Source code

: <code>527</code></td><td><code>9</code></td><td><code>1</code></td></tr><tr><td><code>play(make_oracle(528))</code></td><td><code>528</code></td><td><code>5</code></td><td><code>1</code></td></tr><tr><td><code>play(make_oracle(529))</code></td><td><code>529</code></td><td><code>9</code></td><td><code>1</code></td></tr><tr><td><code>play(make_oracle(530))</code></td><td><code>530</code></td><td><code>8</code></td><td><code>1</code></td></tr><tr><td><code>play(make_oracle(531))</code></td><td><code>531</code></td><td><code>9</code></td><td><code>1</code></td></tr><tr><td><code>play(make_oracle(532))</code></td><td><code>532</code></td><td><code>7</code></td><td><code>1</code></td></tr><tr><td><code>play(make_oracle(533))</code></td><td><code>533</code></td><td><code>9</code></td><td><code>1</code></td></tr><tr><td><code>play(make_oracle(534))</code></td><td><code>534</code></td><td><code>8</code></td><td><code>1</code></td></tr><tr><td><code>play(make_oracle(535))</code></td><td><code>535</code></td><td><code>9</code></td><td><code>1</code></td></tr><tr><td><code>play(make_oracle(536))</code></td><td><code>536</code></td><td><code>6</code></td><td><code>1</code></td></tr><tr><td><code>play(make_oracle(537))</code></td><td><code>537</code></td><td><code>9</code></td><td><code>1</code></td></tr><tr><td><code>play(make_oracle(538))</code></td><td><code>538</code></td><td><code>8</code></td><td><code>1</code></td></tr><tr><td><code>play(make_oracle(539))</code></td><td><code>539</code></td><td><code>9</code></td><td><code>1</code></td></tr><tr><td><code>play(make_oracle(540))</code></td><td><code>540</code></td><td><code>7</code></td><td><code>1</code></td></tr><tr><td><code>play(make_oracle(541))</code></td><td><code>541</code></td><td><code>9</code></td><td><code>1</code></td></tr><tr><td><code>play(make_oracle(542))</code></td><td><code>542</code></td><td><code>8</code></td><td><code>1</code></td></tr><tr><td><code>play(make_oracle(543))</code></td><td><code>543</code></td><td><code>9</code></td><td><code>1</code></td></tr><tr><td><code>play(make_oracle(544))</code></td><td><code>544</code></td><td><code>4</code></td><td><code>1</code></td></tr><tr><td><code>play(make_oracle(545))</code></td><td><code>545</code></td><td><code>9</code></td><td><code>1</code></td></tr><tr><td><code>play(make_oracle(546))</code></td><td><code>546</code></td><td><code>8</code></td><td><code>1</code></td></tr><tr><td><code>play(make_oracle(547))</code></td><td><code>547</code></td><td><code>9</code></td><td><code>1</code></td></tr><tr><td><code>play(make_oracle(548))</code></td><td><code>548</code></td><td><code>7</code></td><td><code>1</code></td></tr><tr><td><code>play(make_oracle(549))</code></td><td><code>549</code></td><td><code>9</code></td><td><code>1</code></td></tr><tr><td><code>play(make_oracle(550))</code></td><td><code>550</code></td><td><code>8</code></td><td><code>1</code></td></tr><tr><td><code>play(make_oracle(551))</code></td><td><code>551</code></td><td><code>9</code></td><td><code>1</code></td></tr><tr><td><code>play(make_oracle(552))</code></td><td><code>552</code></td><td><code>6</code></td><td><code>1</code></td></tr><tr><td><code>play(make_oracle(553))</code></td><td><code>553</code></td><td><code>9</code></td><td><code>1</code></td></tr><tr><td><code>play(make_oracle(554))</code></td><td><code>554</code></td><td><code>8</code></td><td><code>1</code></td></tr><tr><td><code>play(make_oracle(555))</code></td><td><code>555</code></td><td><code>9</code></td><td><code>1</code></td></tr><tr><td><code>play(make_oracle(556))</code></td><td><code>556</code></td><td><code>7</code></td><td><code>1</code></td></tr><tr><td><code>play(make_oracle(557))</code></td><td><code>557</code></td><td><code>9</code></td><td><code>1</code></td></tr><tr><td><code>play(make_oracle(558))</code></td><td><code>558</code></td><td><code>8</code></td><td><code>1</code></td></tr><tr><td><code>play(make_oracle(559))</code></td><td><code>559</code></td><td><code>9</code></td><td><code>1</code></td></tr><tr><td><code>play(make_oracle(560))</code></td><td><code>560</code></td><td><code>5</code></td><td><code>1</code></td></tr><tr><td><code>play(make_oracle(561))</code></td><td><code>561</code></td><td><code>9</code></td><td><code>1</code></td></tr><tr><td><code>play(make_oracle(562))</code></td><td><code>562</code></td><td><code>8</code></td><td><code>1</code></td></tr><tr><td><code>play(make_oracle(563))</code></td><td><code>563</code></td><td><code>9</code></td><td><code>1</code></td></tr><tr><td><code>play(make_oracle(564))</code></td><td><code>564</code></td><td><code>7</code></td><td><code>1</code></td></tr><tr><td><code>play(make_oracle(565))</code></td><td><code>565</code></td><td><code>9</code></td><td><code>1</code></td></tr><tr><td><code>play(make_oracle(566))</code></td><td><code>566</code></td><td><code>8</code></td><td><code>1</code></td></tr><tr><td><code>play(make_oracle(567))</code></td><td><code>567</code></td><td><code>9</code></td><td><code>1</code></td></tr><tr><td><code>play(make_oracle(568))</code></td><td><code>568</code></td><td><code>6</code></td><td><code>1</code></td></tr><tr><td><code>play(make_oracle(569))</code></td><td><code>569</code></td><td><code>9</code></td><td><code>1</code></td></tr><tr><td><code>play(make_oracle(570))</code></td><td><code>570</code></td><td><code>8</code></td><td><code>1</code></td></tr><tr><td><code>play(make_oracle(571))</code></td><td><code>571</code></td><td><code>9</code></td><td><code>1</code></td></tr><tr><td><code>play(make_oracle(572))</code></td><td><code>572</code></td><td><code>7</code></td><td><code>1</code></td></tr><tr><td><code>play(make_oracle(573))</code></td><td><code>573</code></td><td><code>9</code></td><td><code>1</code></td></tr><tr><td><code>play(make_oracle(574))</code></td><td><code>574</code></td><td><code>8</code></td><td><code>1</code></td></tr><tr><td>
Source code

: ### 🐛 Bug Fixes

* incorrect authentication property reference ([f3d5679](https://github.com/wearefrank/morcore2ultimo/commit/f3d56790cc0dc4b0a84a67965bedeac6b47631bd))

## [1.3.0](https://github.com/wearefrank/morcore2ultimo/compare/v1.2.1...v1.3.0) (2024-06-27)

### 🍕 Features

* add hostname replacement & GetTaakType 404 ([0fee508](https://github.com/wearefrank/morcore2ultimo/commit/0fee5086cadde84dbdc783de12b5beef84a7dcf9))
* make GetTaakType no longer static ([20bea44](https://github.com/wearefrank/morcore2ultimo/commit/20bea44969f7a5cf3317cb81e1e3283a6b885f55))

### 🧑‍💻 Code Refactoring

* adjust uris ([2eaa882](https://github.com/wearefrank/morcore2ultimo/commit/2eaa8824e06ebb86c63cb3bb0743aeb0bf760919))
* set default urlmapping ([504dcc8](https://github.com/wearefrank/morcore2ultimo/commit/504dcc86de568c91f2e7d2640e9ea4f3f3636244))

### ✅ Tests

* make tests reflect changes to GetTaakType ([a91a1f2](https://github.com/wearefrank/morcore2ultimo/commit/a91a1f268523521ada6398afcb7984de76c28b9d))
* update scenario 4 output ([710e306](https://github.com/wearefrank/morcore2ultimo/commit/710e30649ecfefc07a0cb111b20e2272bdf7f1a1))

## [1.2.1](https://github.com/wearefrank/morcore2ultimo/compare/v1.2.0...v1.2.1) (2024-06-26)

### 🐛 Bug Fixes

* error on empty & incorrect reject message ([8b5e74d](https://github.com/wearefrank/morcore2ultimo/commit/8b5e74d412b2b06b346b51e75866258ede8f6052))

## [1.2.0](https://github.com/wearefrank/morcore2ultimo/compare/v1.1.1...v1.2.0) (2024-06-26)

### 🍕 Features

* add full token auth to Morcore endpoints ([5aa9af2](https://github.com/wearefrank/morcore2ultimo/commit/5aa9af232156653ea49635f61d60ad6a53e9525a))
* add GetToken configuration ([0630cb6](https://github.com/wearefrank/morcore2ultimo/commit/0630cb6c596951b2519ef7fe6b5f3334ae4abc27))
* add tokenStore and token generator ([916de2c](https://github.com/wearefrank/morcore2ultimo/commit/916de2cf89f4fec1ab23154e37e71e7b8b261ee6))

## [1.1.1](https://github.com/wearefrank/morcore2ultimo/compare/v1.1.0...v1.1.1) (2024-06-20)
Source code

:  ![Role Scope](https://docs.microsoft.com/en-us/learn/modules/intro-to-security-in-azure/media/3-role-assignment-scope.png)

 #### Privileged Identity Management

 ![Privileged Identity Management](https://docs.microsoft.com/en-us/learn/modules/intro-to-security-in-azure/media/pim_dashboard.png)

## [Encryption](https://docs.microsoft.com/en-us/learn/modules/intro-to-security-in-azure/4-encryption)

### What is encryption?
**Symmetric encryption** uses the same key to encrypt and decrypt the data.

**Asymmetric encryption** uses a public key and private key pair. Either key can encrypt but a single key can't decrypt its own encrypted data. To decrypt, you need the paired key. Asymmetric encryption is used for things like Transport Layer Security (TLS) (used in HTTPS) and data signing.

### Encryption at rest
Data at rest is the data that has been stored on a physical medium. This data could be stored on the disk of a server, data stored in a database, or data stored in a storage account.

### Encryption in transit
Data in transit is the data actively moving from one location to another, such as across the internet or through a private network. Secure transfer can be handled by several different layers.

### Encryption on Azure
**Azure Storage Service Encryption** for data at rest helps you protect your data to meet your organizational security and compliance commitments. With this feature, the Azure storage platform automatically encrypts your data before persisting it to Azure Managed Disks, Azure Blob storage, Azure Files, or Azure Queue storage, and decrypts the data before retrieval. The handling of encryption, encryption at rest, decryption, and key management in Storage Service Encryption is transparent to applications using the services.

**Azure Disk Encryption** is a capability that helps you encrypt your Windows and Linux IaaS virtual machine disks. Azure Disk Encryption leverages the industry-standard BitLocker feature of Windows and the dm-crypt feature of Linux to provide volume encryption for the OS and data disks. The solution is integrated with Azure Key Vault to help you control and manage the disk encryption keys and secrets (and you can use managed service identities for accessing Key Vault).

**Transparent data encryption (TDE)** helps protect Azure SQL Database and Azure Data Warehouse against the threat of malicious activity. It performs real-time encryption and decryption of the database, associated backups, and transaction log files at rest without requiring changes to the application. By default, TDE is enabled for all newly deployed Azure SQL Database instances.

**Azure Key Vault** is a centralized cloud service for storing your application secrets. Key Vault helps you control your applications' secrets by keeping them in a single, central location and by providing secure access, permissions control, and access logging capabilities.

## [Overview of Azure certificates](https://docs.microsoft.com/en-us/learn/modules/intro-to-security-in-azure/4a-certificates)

========================================================================

- _Your goal_
Take the word "modules" and find each line of the material that contains it. Copy those lines.

- _Solution_
:  ![Role Scope](https://docs.microsoft.com/en-us/learn/modules/intro-to-security-in-azure/media/3-role-assignment-scope.png)
 ![Privileged Identity Management](https://docs.microsoft.com/en-us/learn/modules/intro-to-security-in-azure/media/pim_dashboard.png)
## [Encryption](https://docs.microsoft.com/en-us/learn/modules/intro-to-security-in-azure/4-encryption)
## [Overview of Azure certificates](https://docs.microsoft.com/en-us/learn/modules/intro-to-security-in-azure/4a-certificates)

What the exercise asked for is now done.